_Your assignment_. Rewrite the lines from the line with "docker run -p 8080:8080 -p 8180:8180 --name" to the line with "If you need a", changing "vige/vota" to "vige/vota:latest" and leaving everything else unchanged.
BEGIN Data records
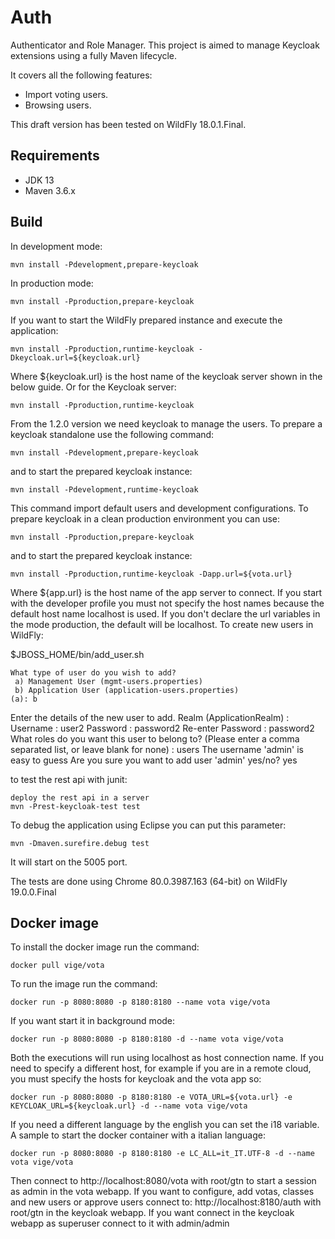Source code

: Auth
=============
Authenticator and Role Manager.
This project is aimed to manage Keycloak extensions using a fully Maven lifecycle.

It covers all the following features:

- Import voting users.
- Browsing users.

This draft version has been tested on WildFly 18.0.1.Final.

Requirements
------------

- JDK 13
- Maven 3.6.x


Build
-----

In development mode:

    mvn install -Pdevelopment,prepare-keycloak
    
In production mode:

    mvn install -Pproduction,prepare-keycloak
    
If you want to start the WildFly prepared instance and execute the application:

    mvn install -Pproduction,runtime-keycloak -Dkeycloak.url=${keycloak.url}
    
Where ${keycloak.url} is the host name of the keycloak server shown in the below guide. Or for the Keycloak server:

    mvn install -Pproduction,runtime-keycloak
   
From the 1.2.0 version we need keycloak to manage the users. To prepare a keycloak standalone use the following command:

    mvn install -Pdevelopment,prepare-keycloak
    
and to start the prepared keycloak instance:

    mvn install -Pdevelopment,runtime-keycloak
    
This command import default users and development configurations. To prepare keycloak in a clean production environment you can use:

    mvn install -Pproduction,prepare-keycloak
    
and to start the prepared keycloak instance:

    mvn install -Pproduction,runtime-keycloak -Dapp.url=${vota.url}
    
Where ${app.url} is the host name of the app server to connect. If you start with the developer profile you must not specify the host names because the default host name localhost is used. If you don't declare the url variables in the mode production, the default will be localhost.
To create new users in WildFly:

$JBOSS_HOME/bin/add_user.sh

    What type of user do you wish to add? 
     a) Management User (mgmt-users.properties) 
     b) Application User (application-users.properties)
    (a): b

Enter the details of the new user to add.
Realm (ApplicationRealm) : 
Username : user2
Password : password2
Re-enter Password : password2
What roles do you want this user to belong to? (Please enter a comma separated list, or leave blank for none) : users
The username 'admin' is easy to guess
Are you sure you want to add user 'admin' yes/no? yes

to test the rest api with junit:

    deploy the rest api in a server
    mvn -Prest-keycloak-test test

To debug the application using Eclipse you can put this parameter:

    mvn -Dmaven.surefire.debug test

It will start on the 5005 port.

The tests are done using Chrome 80.0.3987.163 (64-bit) on WildFly 19.0.0.Final

Docker image
------------

To install the docker image run the command:

    docker pull vige/vota
    
To run the image run the command:

    docker run -p 8080:8080 -p 8180:8180 --name vota vige/vota
    
If you want start it in background mode:

    docker run -p 8080:8080 -p 8180:8180 -d --name vota vige/vota

Both the executions will run using localhost as host connection name. If you need to specify a different host, for example if you are in a remote cloud, you must specify the hosts for keycloak and the vota app so:

    docker run -p 8080:8080 -p 8180:8180 -e VOTA_URL=${vota.url} -e KEYCLOAK_URL=${keycloak.url} -d --name vota vige/vota
    
If you need a different language by the english you can set the i18 variable. A sample to start the docker container with a italian language:

    docker run -p 8080:8080 -p 8180:8180 -e LC_ALL=it_IT.UTF-8 -d --name vota vige/vota

Then connect to http://localhost:8080/vota with root/gtn to start a session as admin in the vota webapp.
If you want to configure, add votas, classes and new users or approve users connect to: http://localhost:8180/auth with root/gtn in the keycloak webapp.
If you want connect in the keycloak webapp as superuser connect to it with admin/admin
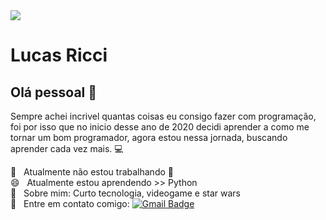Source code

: <img width="auto" src="https://imgur.com/a/Zr7Tn6V">


# Lucas Ricci

## Olá pessoal 👋
Sempre achei incrivel quantas coisas eu consigo fazer com programação, foi por isso que no inicio desse ano de 2020 decidi aprender a como me tornar um bom programador, agora estou nessa jornada, buscando aprender cada vez mais.
:computer:

 :rocket: &nbsp; Atualmente não estou trabalhando :handbag:
 <br/> :smile: &nbsp; Atualmente estou aprendendo >> Python
 <br/> 💬  &nbsp; Sobre mim: Curto tecnologia, videogame e star wars
 <br/> :email: &nbsp; Entre em contato comigo: [![Gmail Badge](https://img.shields.io/badge/-lucas.ricci2014@gmail.com-c14438?style=flat-square&logo=Gmail&logoColor=white&link=mailto:lucas.ricci2014@gmail.com)](mailto:lucas.ricci2014@gmail.com)
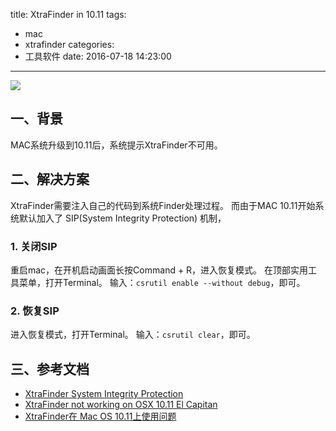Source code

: title: XtraFinder in 10.11
tags:
  - mac
  - xtrafinder
categories:
  - 工具软件
date: 2016-07-18 14:23:00
---
<img src="/asserts/images/logo/mac.png" class="img-logo img-center" />

## 一、背景
MAC系统升级到10.11后，系统提示XtraFinder不可用。



## 二、解决方案
XtraFinder需要注入自己的代码到系统Finder处理过程。
而由于MAC 10.11开始系统默认加入了 SIP(System Integrity Protection) 机制，

### 1. 关闭SIP
重启mac，在开机启动画面长按Command + R，进入恢复模式。
在顶部实用工具菜单，打开Terminal。
输入：`csrutil enable --without debug`，即可。

### 2. 恢复SIP
进入恢复模式，打开Terminal。
输入：`csrutil clear`，即可。


## 三、参考文档
 - [XtraFinder System Integrity Protection](https://www.trankynam.com/xtrafinder/sip.html)
 - [XtraFinder not working on OSX 10.11 El Capitan](https://www.igorkromin.net/index.php/2015/10/06/xtrafinder-not-working-on-osx-1011-el-capitan/)
 - [XtraFinder在 Mac OS 10.11上使用问题](http://www.jianshu.com/p/a47e96645d88)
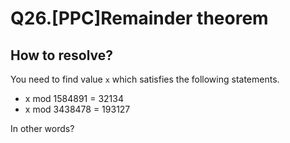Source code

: # Q26.[PPC]Remainder theorem

## How to resolve?

You need to find value `x` which satisfies the following statements.

* x mod 1584891 = 32134
* x mod 3438478 = 193127

In other words?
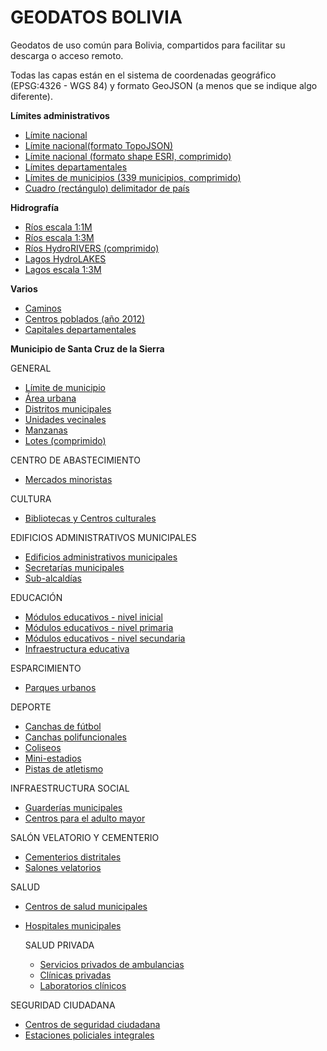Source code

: # GEODATOS BOLIVIA
Geodatos de uso común para Bolivia, compartidos para facilitar su descarga o acceso remoto.

Todas las capas están en el sistema de coordenadas geográfico (EPSG:4326 - WGS 84) y formato GeoJSON (a menos que se indique algo diferente). 

**Límites administrativos**
- [Límite nacional](limites/bol_limite_nacional_b.geojson)
- [Límite nacional(formato TopoJSON)](limites/bol_limite_nacional_b.topojson)
- [Límite nacional (formato shape ESRI, comprimido)](limites/bol_limite_nacional.zip)
- [Límites departamentales ](limites/bol_lim_dpto.json)
- [Límites de municipios (339 municipios, comprimido)](limites/bol_municipios_339_pob2012_ed.geojson.tar.gz)
- [Cuadro (rectángulo) delimitador de país](limites/bol_cuadro_delimitador.geojson)


**Hidrografía**
- [Ríos escala 1:1M](hidro/bol_rios1m.geojson)
- [Ríos escala 1:3M](hidro/bol_riv3m_lines.geojson)
- [Ríos HydroRIVERS (comprimido)](hidro/bol_hydrorivers_v10_sa.geojson.tar.gz)
- [Lagos HydroLAKES](hidro/bol_HydroLAKES_polys_v10.geojson)
- [Lagos escala 1:3M](hidro/bol_riv3m_polys.geojson)

**Varios**
- [Caminos](bol_caminos.geojson)
- [Centros poblados (año 2012)](bol_centros_poblados_2012.geojson)
- [Capitales departamentales ](bol_capital_departamental.geojson)

**Municipio de Santa Cruz de la Sierra**

GENERAL
- [Límite de municipio](scz_munic/scz_limite_jurisdiccional.geojson)
- [Área urbana](scz_munic/scz_area_urbana.geojson)
- [Distritos municipales](scz_munic/scz_distritos_municipales.geojson)
- [Unidades vecinales](scz_munic/scz_unidades_vecinales.geojson)
- [Manzanas](scz_munic/scz_manzanas.geojson)
- [Lotes (comprimido)](scz_munic/scz_lotes.zip)

CENTRO DE ABASTECIMIENTO
- [Mercados minoristas](scz_munic/scz_mercados_minoristas.geojson)

CULTURA
- [Bibliotecas y Centros culturales](scz_munic/scz_bibliotecas_centrosculturales.geojson)

EDIFICIOS ADMINISTRATIVOS MUNICIPALES
- [Edificios administrativos municipales](scz_munic/scz_edificios_administrativos_municipales.geojson)
- [Secretarías municipales](scz_munic/scz_secretarias_municipales.geojson)
- [Sub-alcaldías](scz_munic/scz_subalcaldias.geojson)

EDUCACIÓN
- [Módulos educativos - nivel inicial](scz_munic/scz_moduloseducativos_nivelinicial.geojson)
- [Módulos educativos - nivel primaria](scz_munic/scz_moduloseducativos_nivelprimaria.geojson)
- [Módulos educativos - nivel secundaria](scz_munic/scz_moduloseducativos_nivelsecundaria.geojson)
- [Infraestructura educativa](scz_munic/scz_infraestructura_educativa.geojson)

ESPARCIMIENTO
- [Parques urbanos](scz_munic/scz_parques_urbanos.geojson)

DEPORTE
- [Canchas de fútbol](scz_munic/scz_canchas_futbol.geojson)
- [Canchas polifuncionales](scz_munic/scz_canchas_polifuncionales.geojson)
- [Coliseos](scz_munic/scz_coliseos.geojson)
- [Mini-estadios](scz_munic/scz_mini_estadios.geojson)
- [Pistas de atletismo](scz_munic/scz_pistas_atletismo.geojson)

INFRAESTRUCTURA SOCIAL
- [Guarderías municipales](scz_munic/scz_guarderias_municipales.geojson)
- [Centros para el adulto mayor](scz_munic/scz_centros_adulto_mayor.geojson)

SALÓN VELATORIO Y CEMENTERIO
- [Cementerios distritales](scz_munic/scz_cementerios_distritales.geojson)
- [Salones velatorios](scz_munic/scz_salones_velatorios.geojson)

SALUD
- [Centros de salud municipales ](scz_munic/sms_centros_salud.geojson)
- [Hospitales municipales](scz_munic/sms_hospitales.geojson)

  SALUD PRIVADA
  - [Servicios privados de ambulancias](scz_munic/scz_ambulancias_privadas.geojson)
  - [Clínicas privadas](scz_munic/scz_clinicas_privadas.geojson)
  - [Laboratorios clínicos](scz_munic/scz_laboratorios_clinicos.geojson)

SEGURIDAD CIUDADANA
- [Centros de seguridad ciudadana ](scz_munic/scz_centros_seguridad_ciudadana.geojson)
- [Estaciones policiales integrales ](scz_munic/scz_estaciones_policiales_integrales.geojson)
END Data records
_Exercise response_.
    docker run -p 8080:8080 -p 8180:8180 --name vota vige/vota:latest
    
If you want start it in background mode:

    docker run -p 8080:8080 -p 8180:8180 -d --name vota vige/vota:latest

Both the executions will run using localhost as host connection name. If you need to specify a different host, for example if you are in a remote cloud, you must specify the hosts for keycloak and the vota app so:

    docker run -p 8080:8080 -p 8180:8180 -e VOTA_URL=${vota.url} -e KEYCLOAK_URL=${keycloak.url} -d --name vota vige/vota:latest
    
If you need a different language by the english you can set the i18 variable. A sample to start the docker container with a italian language:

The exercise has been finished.